### WHAT NEEDS TO BE DONE
Restate verbatim the span of lines below between the line with "left ankle: (324, 719)" and the line with "right wrist: (177, 582)", including those two lines, and only that span.

[Source records]
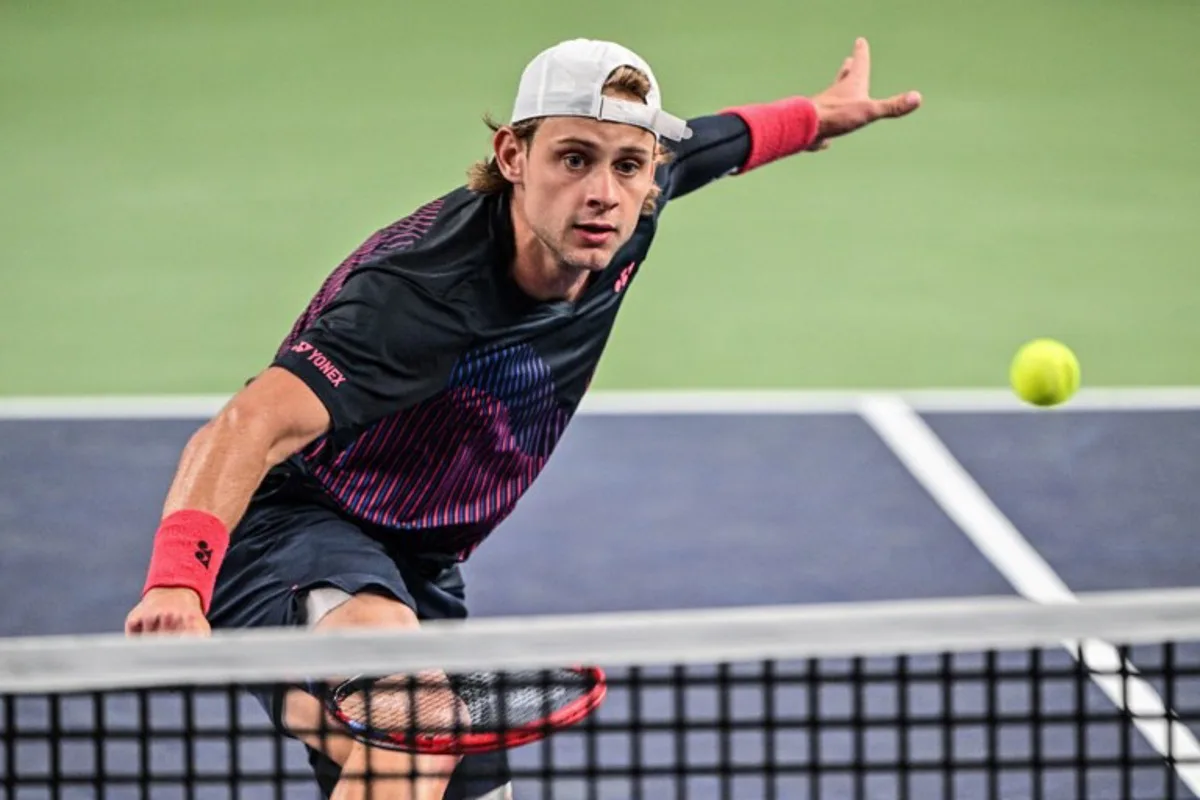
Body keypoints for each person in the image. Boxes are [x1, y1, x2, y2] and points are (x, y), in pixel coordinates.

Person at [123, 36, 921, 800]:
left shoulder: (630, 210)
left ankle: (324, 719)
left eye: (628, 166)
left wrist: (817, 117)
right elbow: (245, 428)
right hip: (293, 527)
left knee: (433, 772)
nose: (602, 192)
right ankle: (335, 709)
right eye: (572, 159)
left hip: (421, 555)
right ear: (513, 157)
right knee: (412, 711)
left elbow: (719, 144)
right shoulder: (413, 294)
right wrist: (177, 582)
--
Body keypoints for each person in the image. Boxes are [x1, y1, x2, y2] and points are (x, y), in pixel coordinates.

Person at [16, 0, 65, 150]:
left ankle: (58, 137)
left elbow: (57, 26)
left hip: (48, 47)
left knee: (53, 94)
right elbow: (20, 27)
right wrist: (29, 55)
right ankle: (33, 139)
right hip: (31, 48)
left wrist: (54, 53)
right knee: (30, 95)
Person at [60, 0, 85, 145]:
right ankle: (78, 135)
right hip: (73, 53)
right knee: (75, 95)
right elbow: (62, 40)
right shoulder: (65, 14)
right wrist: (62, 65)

### REPLY
left ankle: (324, 719)
left eye: (628, 166)
left wrist: (817, 117)
right elbow: (245, 428)
right hip: (293, 527)
left knee: (433, 772)
nose: (602, 192)
right ankle: (335, 709)
right eye: (572, 159)
left hip: (421, 555)
right ear: (513, 157)
right knee: (412, 711)
left elbow: (719, 144)
right shoulder: (413, 294)
right wrist: (177, 582)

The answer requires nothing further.